Prone sleep and unsafe sleep surfaces increase the risk of sudden infant death. Recent epidemiologic studies also suggest that when an infant's head or face is covered by bedding, or when a sleep surface is shared with others, the risk of dying increases. The inference of a causal role for these risk factors is supported by physiologic studies and by the consistent finding that fewer infants die when risk factors are reduced. The prevalence of most of these risk factors in infant deaths in the United States is uncertain.
To describe the prevalence of several important risk factors related to sleep practices among a defined population of infants dying suddenly and unexpectedly.
In this population-based study, we retrospectively reviewed death-scene information and medical examiners' investigations of deaths in the city of St Louis and St Louis County between January 1, 1994 and December 31, 1997. Because of the potential for diagnostic overlap, all deaths involving infants <2 years old with the diagnoses of sudden infant death syndrome (SIDS), accidental suffocation, or cause undetermined were included.

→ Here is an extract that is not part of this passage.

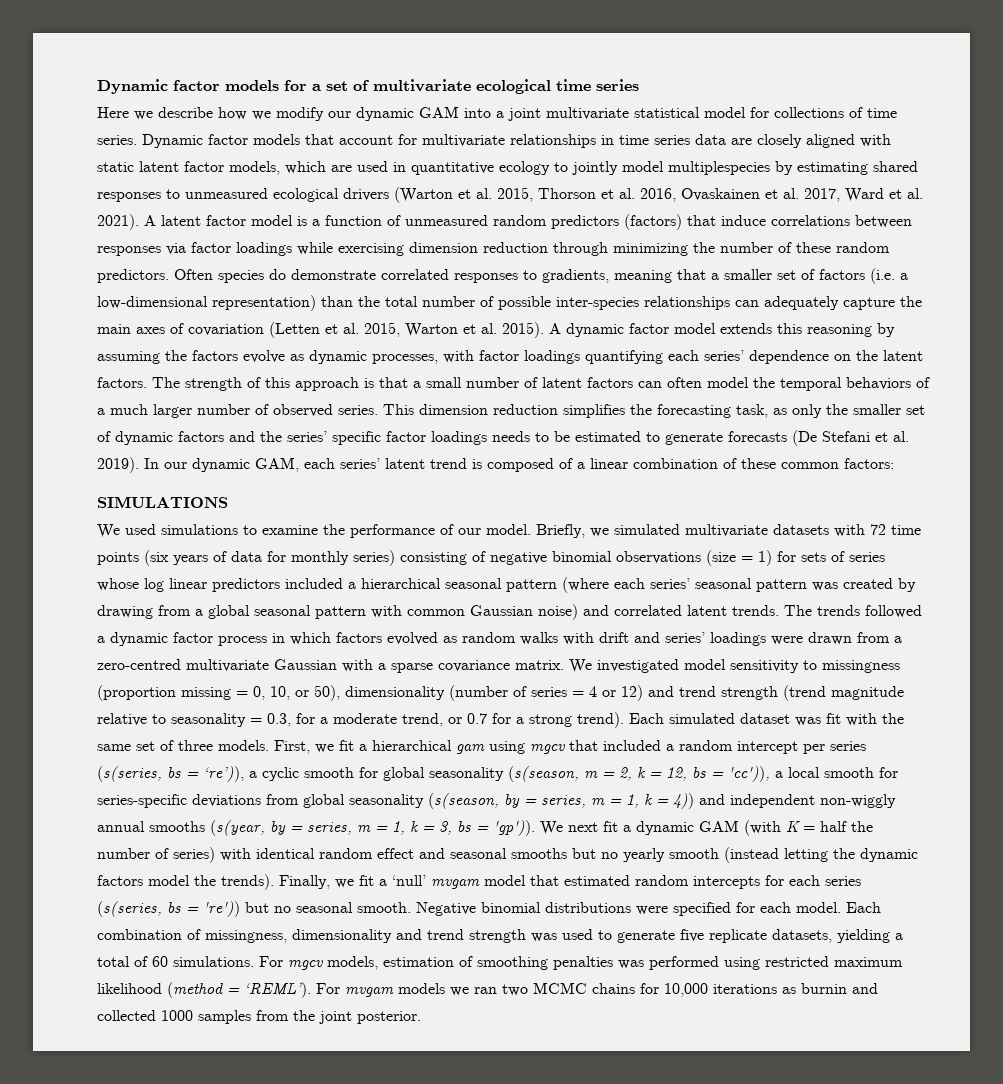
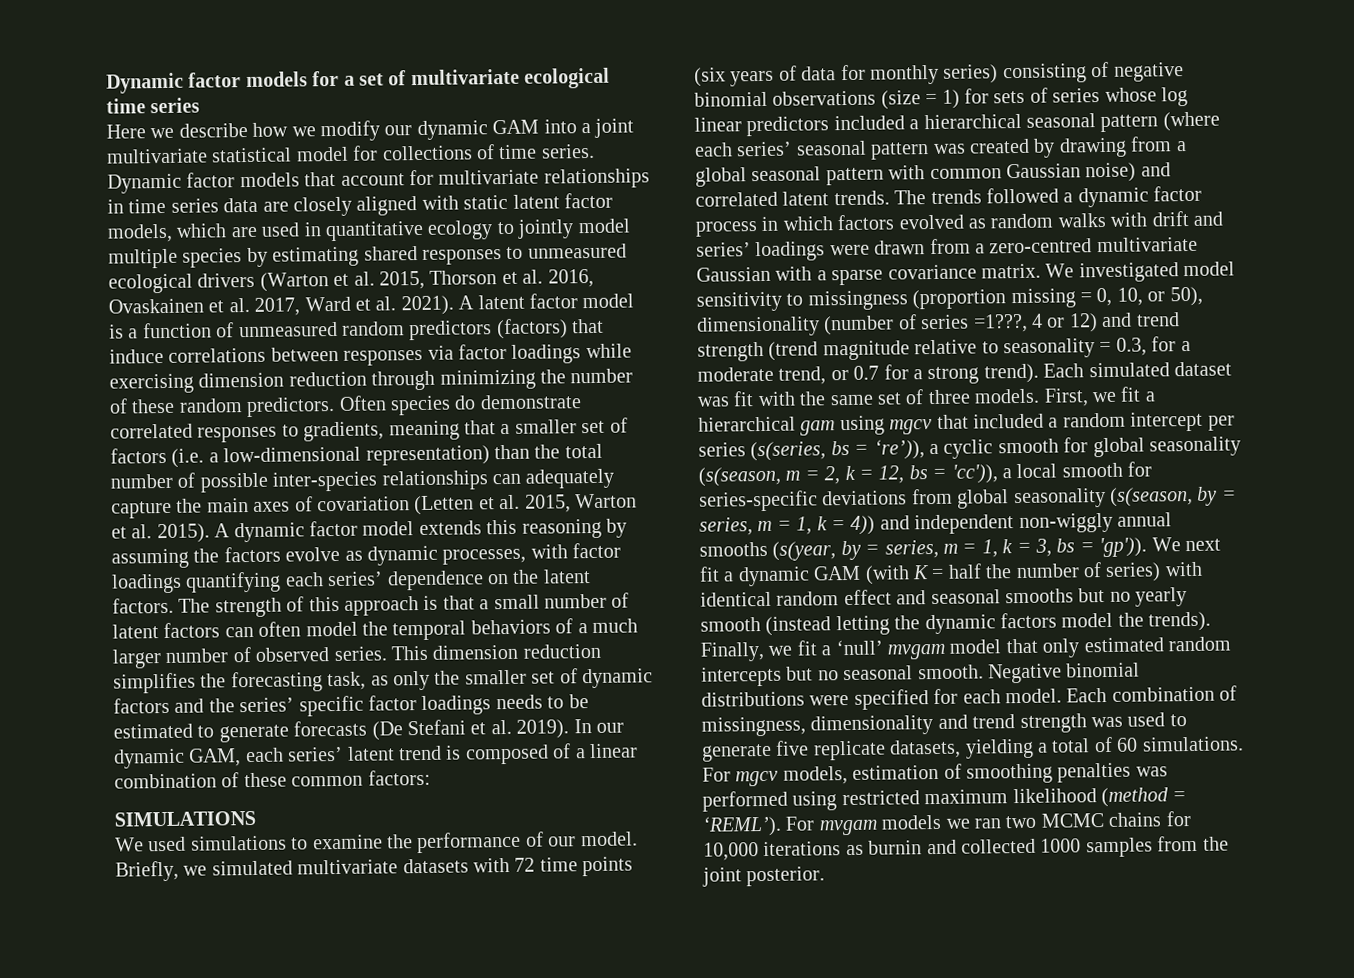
[668,161,770,175] multiplespecies -> [108,248,243,269] multiple species
[572,691,584,697] = -> [972,313,1028,333] =1???,
(559, 880) none -> [1042,638,1080,658] only
[765,875,861,886] [97,901,240,917] for each series (s(series, bs = 're')) -> (782, 676) none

The deaths of 119 infants were studied. Their mean age was 109.3 days (range: 6–350). The diagnoses were SIDS in 88 deaths, accidental suffocation in 16, and undetermined in 15. Infants were found prone in 61.1% of cases and were found on a sleep surface not designed for infants in 75.9%. The head or face was covered by bedding in 29.4%. A shared sleep surface was the site of death in 47.1%. Only 8.4% of deaths involved infants found nonprone and alone, with head and face uncovered.
Using detailed death-scene descriptions, we found that similar unsafe sleeping practices occurred in the large majority of cases diagnosed as SIDS, accidental suffocation, and cause undetermined. Considering these diagnoses together may be useful in public health campaigns during a time when there may be diagnostic overlap. Regardless of the diagnosis, recommendations that infants sleep supine on firm sleep surfaces that lessen the risk of entrapment or head covering have the potential to save many lives. Campaigns are needed to heighten awareness of these messages and of the risks of dangerous bedsharing.